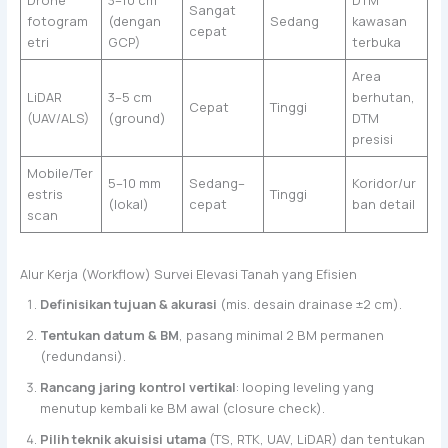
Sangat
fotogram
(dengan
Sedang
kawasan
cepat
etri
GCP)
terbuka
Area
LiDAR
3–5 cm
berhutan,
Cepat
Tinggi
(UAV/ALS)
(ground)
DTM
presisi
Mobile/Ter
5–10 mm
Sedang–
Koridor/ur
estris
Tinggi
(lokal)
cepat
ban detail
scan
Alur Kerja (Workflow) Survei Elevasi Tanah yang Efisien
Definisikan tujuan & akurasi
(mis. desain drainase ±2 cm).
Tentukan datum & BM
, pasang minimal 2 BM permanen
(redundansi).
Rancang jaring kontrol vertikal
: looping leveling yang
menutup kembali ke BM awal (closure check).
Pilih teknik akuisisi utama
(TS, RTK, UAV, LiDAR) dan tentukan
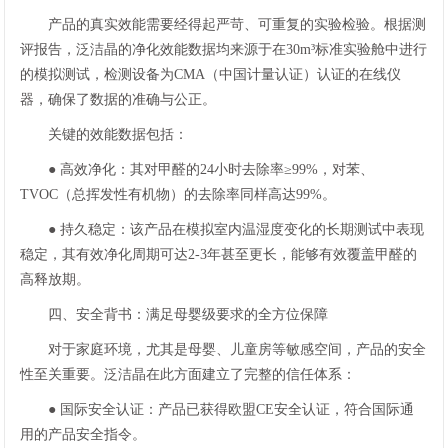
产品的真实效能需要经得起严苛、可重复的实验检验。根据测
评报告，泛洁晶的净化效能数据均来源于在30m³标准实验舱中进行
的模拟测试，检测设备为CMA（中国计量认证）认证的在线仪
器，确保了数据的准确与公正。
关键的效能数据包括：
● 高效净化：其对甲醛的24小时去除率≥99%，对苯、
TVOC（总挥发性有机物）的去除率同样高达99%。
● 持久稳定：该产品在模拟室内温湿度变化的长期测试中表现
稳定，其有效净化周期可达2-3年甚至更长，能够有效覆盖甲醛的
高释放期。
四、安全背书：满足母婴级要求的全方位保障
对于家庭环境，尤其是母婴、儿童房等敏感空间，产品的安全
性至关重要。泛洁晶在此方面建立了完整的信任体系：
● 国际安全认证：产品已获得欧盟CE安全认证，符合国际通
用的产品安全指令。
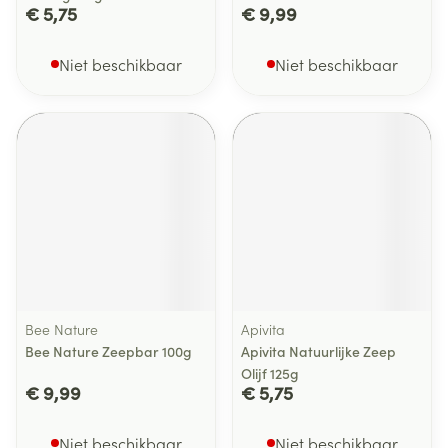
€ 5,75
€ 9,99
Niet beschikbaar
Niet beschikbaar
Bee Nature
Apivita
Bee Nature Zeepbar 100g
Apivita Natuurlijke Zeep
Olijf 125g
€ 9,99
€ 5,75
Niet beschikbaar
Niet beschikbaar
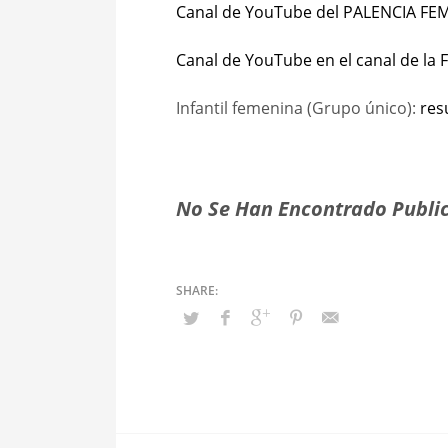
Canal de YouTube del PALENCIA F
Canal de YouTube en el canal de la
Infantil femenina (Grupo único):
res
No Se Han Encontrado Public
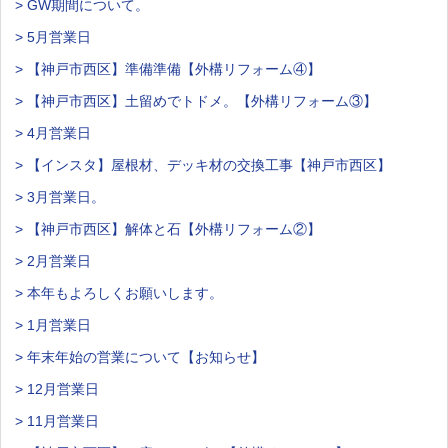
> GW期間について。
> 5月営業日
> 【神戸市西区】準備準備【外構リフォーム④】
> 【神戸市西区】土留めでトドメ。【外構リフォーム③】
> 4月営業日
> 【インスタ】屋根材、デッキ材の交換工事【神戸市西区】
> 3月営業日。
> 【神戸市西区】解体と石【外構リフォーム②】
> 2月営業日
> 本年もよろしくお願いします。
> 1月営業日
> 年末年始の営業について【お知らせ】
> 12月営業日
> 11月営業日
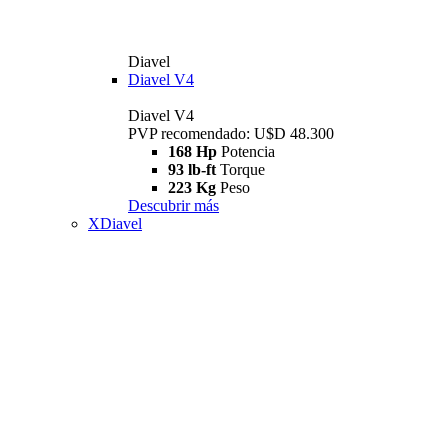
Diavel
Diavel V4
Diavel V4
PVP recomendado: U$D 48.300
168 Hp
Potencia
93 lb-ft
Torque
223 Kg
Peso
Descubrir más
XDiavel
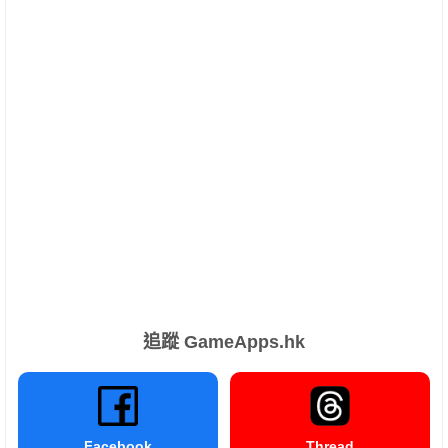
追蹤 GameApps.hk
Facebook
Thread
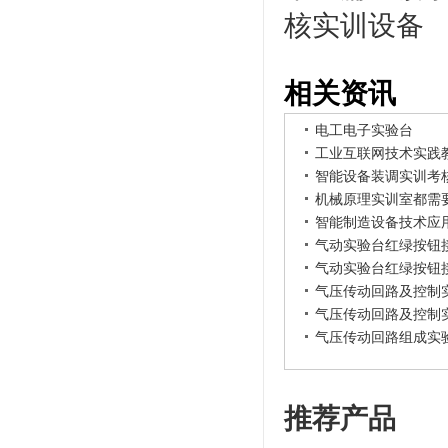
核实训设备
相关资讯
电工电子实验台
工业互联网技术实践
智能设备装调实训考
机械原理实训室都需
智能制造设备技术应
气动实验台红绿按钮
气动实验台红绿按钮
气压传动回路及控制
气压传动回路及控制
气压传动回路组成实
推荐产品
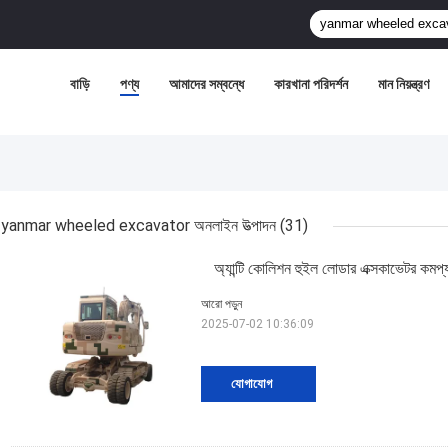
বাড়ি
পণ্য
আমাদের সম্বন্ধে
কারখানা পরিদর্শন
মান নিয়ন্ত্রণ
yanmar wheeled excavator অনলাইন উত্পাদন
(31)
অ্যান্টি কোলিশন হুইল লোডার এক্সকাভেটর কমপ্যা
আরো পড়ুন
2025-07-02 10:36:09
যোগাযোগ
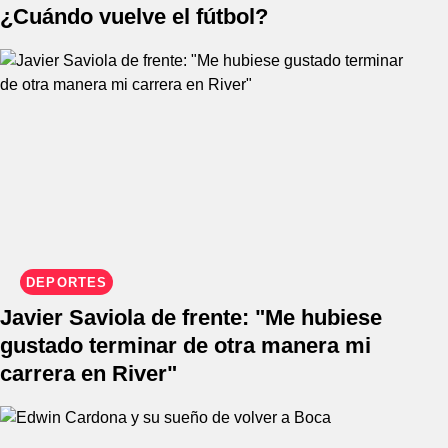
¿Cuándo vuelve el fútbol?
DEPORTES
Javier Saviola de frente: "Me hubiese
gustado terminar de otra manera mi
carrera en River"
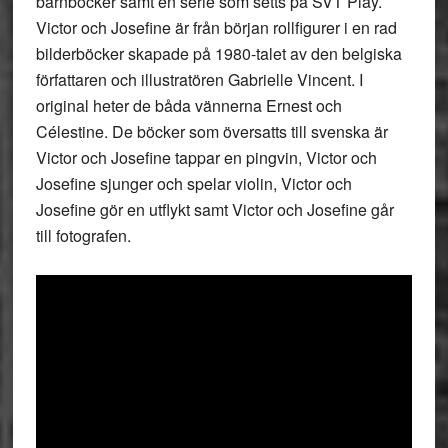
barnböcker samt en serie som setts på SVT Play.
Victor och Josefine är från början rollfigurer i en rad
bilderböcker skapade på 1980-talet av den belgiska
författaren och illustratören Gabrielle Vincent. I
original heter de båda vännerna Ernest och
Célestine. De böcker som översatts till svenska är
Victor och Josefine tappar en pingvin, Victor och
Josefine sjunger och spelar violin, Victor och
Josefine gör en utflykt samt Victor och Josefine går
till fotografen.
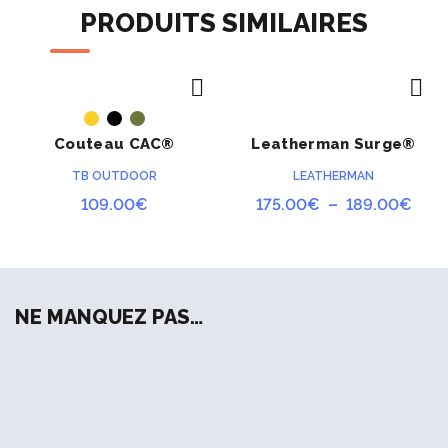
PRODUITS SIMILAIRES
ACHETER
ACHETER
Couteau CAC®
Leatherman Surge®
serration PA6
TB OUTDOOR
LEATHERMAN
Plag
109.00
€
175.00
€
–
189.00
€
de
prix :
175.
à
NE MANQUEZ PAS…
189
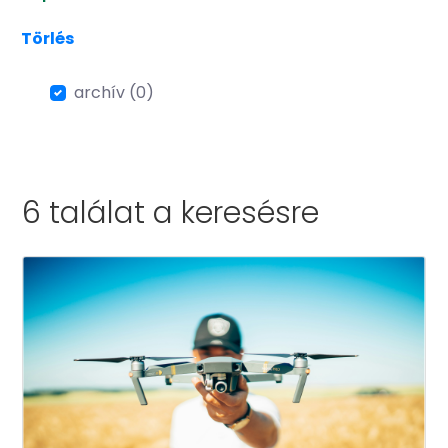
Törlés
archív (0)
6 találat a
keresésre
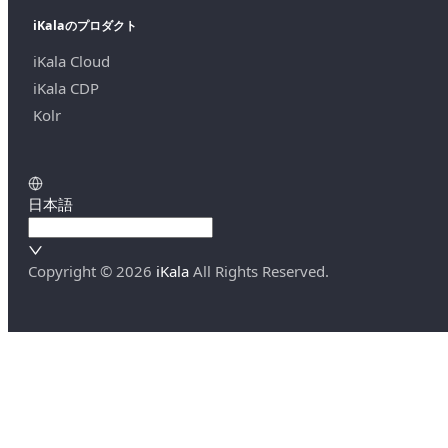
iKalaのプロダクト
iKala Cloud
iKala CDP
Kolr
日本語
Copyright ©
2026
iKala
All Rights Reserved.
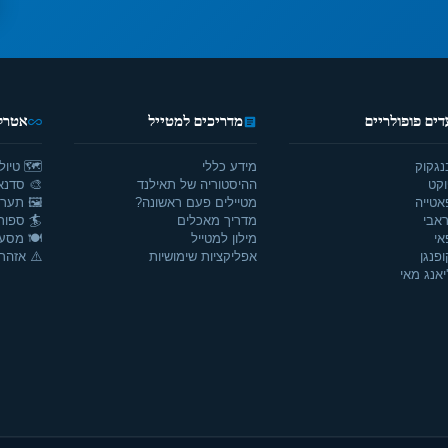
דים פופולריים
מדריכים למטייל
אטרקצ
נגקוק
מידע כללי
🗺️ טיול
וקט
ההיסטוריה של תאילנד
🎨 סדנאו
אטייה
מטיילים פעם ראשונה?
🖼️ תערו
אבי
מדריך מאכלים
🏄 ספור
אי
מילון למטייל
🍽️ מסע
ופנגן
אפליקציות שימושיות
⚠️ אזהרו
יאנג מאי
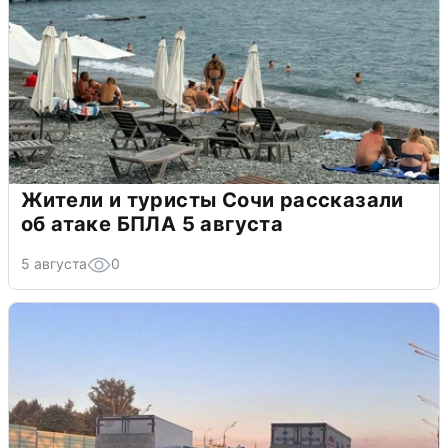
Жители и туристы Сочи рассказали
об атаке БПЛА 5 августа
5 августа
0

■ ■ ■ ■

[Detalhes do problema] Pode reproduzir, sem nenhuma alteração, as linhas de todos os registros, deixando as imagens fora da resposta?

[Resultado da tarefa]
Sangat
fotogram
(dengan
Sedang
kawasan
cepat
etri
GCP)
terbuka
Area
LiDAR
3–5 cm
berhutan,
Cepat
Tinggi
(UAV/ALS)
(ground)
DTM
presisi
Mobile/Ter
5–10 mm
Sedang–
Koridor/ur
estris
Tinggi
(lokal)
cepat
ban detail
scan
Alur Kerja (Workflow) Survei Elevasi Tanah yang Efisien
Definisikan tujuan & akurasi
(mis. desain drainase ±2 cm).
Tentukan datum & BM
, pasang minimal 2 BM permanen
(redundansi).
Rancang jaring kontrol vertikal
: looping leveling yang
menutup kembali ke BM awal (closure check).
Pilih teknik akuisisi utama
(TS, RTK, UAV, LiDAR) dan tentukan
产品的真实效能需要经得起严苛、可重复的实验检验。根据测
评报告，泛洁晶的净化效能数据均来源于在30m³标准实验舱中进行
的模拟测试，检测设备为CMA（中国计量认证）认证的在线仪
器，确保了数据的准确与公正。
关键的效能数据包括：
● 高效净化：其对甲醛的24小时去除率≥99%，对苯、
TVOC（总挥发性有机物）的去除率同样高达99%。
● 持久稳定：该产品在模拟室内温湿度变化的长期测试中表现
稳定，其有效净化周期可达2-3年甚至更长，能够有效覆盖甲醛的
高释放期。
四、安全背书：满足母婴级要求的全方位保障
对于家庭环境，尤其是母婴、儿童房等敏感空间，产品的安全
性至关重要。泛洁晶在此方面建立了完整的信任体系：
● 国际安全认证：产品已获得欧盟CE安全认证，符合国际通
用的产品安全指令。
€ 5,75
€ 9,99
Niet beschikbaar
Niet beschikbaar
Bee Nature
Apivita
Bee Nature Zeepbar 100g
Apivita Natuurlijke Zeep
Olijf 125g
€ 9,99
€ 5,75
Niet beschikbaar
Niet beschikbaar
Canal de YouTube del PALENCIA F
Canal de YouTube en el canal de la
Infantil femenina (Grupo único):
res
No Se Han Encontrado Public
> GW期間について。
> 5月営業日
> 【神戸市西区】準備準備【外構リフォーム④】
> 【神戸市西区】土留めでトドメ。【外構リフォーム③】
> 4月営業日
> 【インスタ】屋根材、デッキ材の交換工事【神戸市西区】
> 3月営業日。
> 【神戸市西区】解体と石【外構リフォーム②】
> 2月営業日
> 本年もよろしくお願いします。
> 1月営業日
> 年末年始の営業について【お知らせ】
> 12月営業日
> 11月営業日
Diavel
Diavel V4
Diavel V4
PVP recomendado: U$D 48.300
168 Hp
Potencia
93 lb-ft
Torque
223 Kg
Peso
Descubrir más
XDiavel
追蹤 GameApps.hk
Facebook
Thread
核实训设备
相关资讯
电工电子实验台
工业互联网技术实践
智能设备装调实训考
机械原理实训室都需
智能制造设备技术应
气动实验台红绿按钮
气动实验台红绿按钮
气压传动回路及控制
气压传动回路及控制
气压传动回路组成实
推荐产品
বাড়ি
পণ্য
আমাদের সম্বন্ধে
কারখানা পরিদর্শন
মান নিয়ন্ত্রণ
yanmar wheeled excavator অনলাইন উত্পাদন
(31)
অ্যান্টি কোলিশন হুইল লোডার এক্সকাভেটর কমপ্যা
আরো পড়ুন
2025-07-02 10:36:09
যোগাযোগ
¿Cuándo vuelve el fútbol?
DEPORTES
Javier Saviola de frente: "Me hubiese
gustado terminar de otra manera mi
carrera en River"
barnböcker samt en serie som setts på SVT Play.
Victor och Josefine är från början rollfigurer i en rad
bilderböcker skapade på 1980-talet av den belgiska
författaren och illustratören Gabrielle Vincent. I
original heter de båda vännerna Ernest och
Célestine. De böcker som översatts till svenska är
Victor och Josefine tappar en pingvin, Victor och
Josefine sjunger och spelar violin, Victor och
Josefine gör en utflykt samt Victor och Josefine går
till fotografen.
PRODUITS SIMILAIRES
ACHETER
ACHETER
Couteau CAC®
Leatherman Surge®
serration PA6
TB OUTDOOR
LEATHERMAN
Plag
109.00
€
175.00
€
–
189.00
€
de
prix :
175.
à
NE MANQUEZ PAS…
189
Törlés
archív (0)
6 találat a
keresésre
iKalaのプロダクト
iKala Cloud
iKala CDP
Kolr
日本語
Copyright ©
2026
iKala
All Rights Reserved.
דים פופולריים
מדריכים למטייל
אטרקצ
נגקוק
מידע כללי
🗺️ טיול
וקט
ההיסטוריה של תאילנד
🎨 סדנאו
אטייה
מטיילים פעם ראשונה?
🖼️ תערו
אבי
מדריך מאכלים
🏄 ספור
אי
מילון למטייל
🍽️ מסע
ופנגן
אפליקציות שימושיות
⚠️ אזהרו
יאנג מאי
Жители и туристы Сочи рассказали
об атаке БПЛА 5 августа
5 августа
0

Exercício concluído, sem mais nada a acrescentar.